The obtained PUMA scores were compared to diagnostic standards for COPD based on the GOLD. Based on these data, an AUC of 0.736 (
The obtained PUMA scores were also analysed for sensitivity and specificity in diagnosing COPD according to GOLD guidelines. Based on the data, the best cut-off value was found to be a score of ≥5. At this cut-off value, the sensitivity was 92% and the specificity was 60%. These values are similar to the cut-off values used for the PUMA score in the Latin American Project for the Investigation of Obstructive Lung Disease (PLATINO) study, where the scoring tool originates (8). However, different results were found in a study by Au-Doung et al. (9), which identified a best cut-off value of 6 with a sensitivity of 76.3% and specificity of 63.3%. The choice of cut-off value in that study was influenced by smoking status, age, and higher spirometry utilisation, requiring a higher score threshold. With very high sensitivity, any patient scoring at least 5 on the PUMA score would require further spirometry testing to confirm suspected COPD. Although the sensitivity of the PUMA score is high, its specificity for diagnosing COPD is not sufficient. However, the PUMA score remains suitable for screening COPD because it prioritises high sensitivity to identify individuals at risk for COPD, who would then undergo further diagnosis and prompt management (8, 21).

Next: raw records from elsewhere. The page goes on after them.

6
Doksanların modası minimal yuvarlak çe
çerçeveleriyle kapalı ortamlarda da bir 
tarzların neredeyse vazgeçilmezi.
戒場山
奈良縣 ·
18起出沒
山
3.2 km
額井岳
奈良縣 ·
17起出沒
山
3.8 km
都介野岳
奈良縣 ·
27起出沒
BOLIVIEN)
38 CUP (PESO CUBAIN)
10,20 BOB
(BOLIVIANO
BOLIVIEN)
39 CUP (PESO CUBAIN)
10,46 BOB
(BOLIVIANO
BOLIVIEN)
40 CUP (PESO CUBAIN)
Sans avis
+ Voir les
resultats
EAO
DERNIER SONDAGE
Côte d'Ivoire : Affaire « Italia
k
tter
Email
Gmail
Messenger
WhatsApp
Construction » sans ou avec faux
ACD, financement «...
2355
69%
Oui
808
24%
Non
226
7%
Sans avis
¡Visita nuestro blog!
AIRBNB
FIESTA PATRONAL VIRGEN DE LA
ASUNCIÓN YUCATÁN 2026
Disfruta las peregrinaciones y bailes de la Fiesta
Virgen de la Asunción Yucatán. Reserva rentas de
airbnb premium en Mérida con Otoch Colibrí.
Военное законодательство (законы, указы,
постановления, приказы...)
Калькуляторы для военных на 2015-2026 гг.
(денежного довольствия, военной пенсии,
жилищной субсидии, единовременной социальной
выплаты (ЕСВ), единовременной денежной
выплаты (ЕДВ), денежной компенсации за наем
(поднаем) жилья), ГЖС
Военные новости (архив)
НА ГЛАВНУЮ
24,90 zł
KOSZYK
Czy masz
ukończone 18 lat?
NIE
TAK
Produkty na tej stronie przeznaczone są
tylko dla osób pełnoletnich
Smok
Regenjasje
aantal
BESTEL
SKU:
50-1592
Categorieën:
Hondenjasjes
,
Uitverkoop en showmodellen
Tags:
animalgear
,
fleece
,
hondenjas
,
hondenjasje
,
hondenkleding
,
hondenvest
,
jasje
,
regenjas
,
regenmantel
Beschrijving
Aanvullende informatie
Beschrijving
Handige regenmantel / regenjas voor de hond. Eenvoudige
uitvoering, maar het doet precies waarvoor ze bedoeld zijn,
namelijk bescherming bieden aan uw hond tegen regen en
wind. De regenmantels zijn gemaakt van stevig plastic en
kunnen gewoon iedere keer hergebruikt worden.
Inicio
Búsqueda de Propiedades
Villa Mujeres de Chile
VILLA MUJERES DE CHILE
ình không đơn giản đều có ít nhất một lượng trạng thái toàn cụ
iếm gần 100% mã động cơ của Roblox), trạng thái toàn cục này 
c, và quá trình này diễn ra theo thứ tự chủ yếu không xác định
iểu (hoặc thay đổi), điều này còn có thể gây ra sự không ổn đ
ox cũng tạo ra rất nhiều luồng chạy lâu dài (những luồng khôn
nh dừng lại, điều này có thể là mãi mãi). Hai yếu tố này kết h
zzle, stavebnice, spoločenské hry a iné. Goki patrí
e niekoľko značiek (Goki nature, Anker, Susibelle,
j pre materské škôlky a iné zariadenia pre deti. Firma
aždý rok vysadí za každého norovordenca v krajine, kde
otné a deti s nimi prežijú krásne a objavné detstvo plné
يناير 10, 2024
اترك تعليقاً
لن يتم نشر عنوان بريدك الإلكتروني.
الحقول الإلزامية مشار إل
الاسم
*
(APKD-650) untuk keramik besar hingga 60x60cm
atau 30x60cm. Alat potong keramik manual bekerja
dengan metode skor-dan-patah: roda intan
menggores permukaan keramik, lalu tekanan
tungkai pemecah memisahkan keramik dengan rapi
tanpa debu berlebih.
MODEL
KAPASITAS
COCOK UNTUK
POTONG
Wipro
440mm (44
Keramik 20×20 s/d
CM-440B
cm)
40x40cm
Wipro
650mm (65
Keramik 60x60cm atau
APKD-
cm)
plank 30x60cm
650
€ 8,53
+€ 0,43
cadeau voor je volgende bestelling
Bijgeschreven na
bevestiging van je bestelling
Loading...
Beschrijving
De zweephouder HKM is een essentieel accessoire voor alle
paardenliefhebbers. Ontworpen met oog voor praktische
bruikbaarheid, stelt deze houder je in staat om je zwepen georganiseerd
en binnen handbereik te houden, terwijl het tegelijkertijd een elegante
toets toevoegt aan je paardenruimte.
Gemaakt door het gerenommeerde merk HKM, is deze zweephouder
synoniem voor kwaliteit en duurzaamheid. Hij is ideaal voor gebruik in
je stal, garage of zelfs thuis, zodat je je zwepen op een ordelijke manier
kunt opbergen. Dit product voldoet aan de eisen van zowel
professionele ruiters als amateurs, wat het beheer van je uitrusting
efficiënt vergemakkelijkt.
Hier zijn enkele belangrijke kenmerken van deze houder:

The PUMA questionnaire was made for COPD early detection in first-line care. This study aligned with the purpose by taking samples from primary care setting patients. Additionally, this is the first study to evaluate the PUMA questionnaire in Indonesia. However, it should be noted that this study predominantly included male subjects aged ≥40 years old, so our findings may need further investigation in younger patients. Additionally, the small sample size may affect the creation of ROC curves and the results of sensitivity and specificity tests. Nevertheless, despite these limitations, the use of the PUMA score can greatly assist in identifying patients who would benefit most from spirometry testing, particularly for COPD diagnosis.
In conclusion, this study shows that PUMA score with a cut-off value ≥5 can be used as a good screening tool for identifying patients suspected of having COPD. Further studies with larger samples, multiple centres, and healthy controls will be beneficial for PUMA evaluation, specifically in Indonesia. It is important to note that this score is not suitable for diagnosis and would result in many false positives if used as a diagnostic tool.